[Records excerpted from a collection]
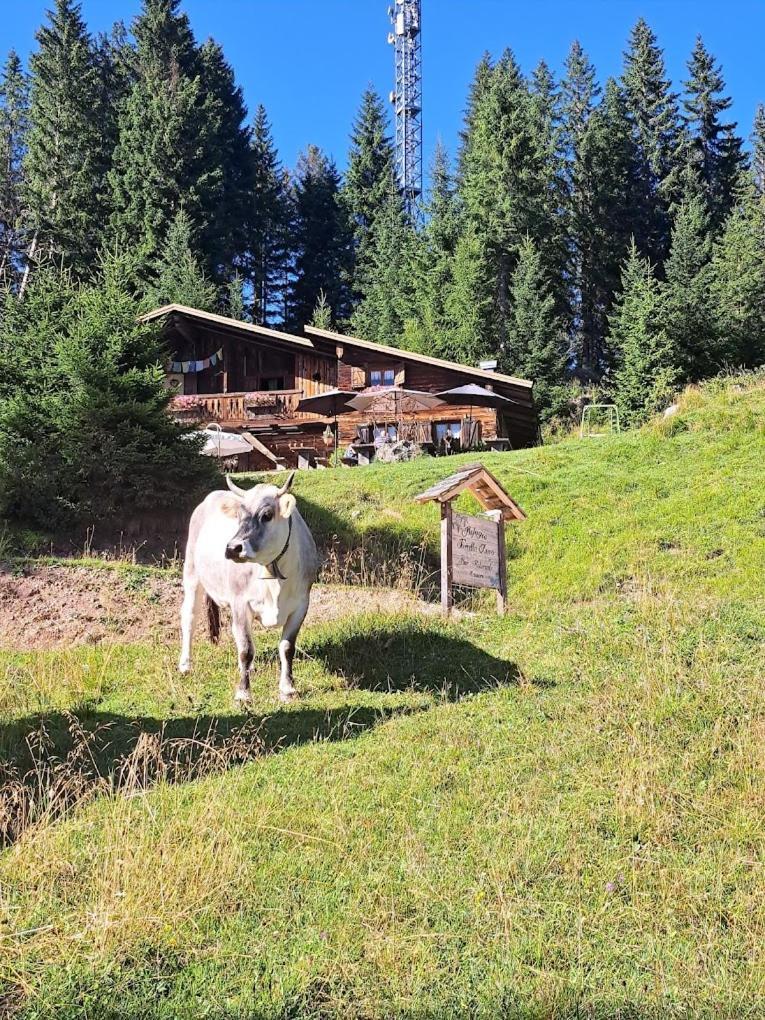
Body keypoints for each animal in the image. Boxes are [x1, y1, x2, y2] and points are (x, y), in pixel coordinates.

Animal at [179, 471, 320, 701]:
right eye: (238, 516)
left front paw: (287, 688)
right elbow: (245, 649)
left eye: (267, 515)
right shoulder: (240, 603)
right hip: (191, 573)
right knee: (189, 616)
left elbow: (287, 647)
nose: (232, 548)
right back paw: (185, 665)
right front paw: (243, 693)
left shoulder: (301, 605)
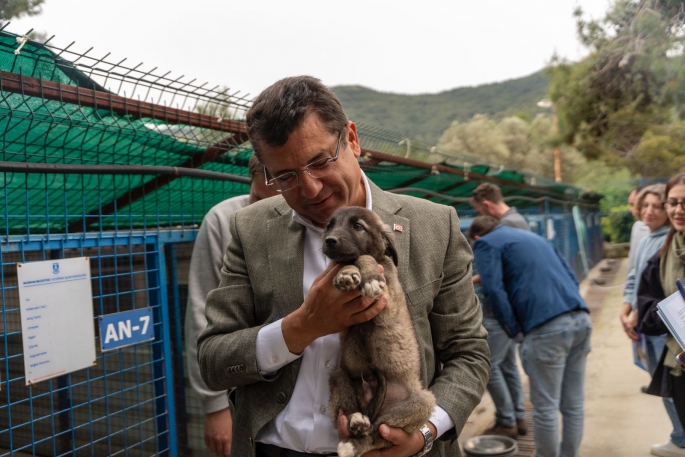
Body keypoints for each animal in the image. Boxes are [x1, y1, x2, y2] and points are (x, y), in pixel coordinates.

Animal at [322, 207, 432, 456]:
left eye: (358, 226)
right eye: (329, 225)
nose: (329, 240)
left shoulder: (387, 300)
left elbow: (365, 257)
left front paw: (368, 277)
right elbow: (346, 262)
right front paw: (346, 274)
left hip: (421, 402)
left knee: (377, 433)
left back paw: (354, 444)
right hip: (341, 376)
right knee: (354, 412)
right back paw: (356, 422)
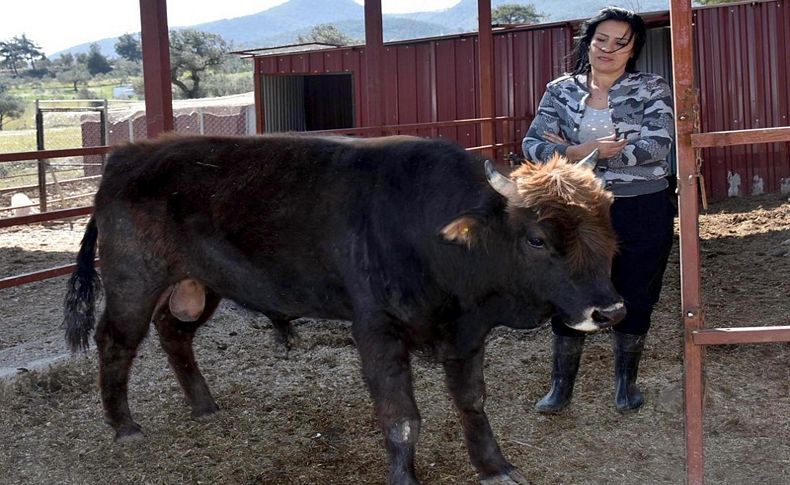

**Work item**:
Skip the pictures, then return the rest of the data exactly.

**Expected output**:
Body keypoints for each animal in the image. Boxes are [x1, y1, x2, y2] and points are (x, y), in pixel coordinates.

Animal at [179, 471, 320, 701]:
right eye: (238, 516)
left front paw: (287, 688)
right elbow: (245, 649)
left eye: (267, 515)
right shoulder: (240, 603)
right hip: (191, 573)
right knee: (189, 616)
left elbow: (287, 647)
nose: (232, 548)
right back paw: (185, 665)
right front paw: (243, 693)
left shoulder: (301, 605)
Body keypoints for each animal in the image. Boxes are [x1, y1, x2, y2] and points are (x, y), in pixel coordinates.

Animal at [322, 207, 432, 456]:
left eye: (358, 226)
right eye: (329, 225)
nose: (329, 240)
left shoulder: (387, 300)
left elbow: (365, 257)
left front paw: (368, 277)
right elbow: (346, 262)
right front paw: (346, 274)
left hip: (421, 402)
left knee: (377, 433)
left back paw: (354, 444)
right hip: (341, 376)
right knee: (354, 412)
right back paw: (356, 422)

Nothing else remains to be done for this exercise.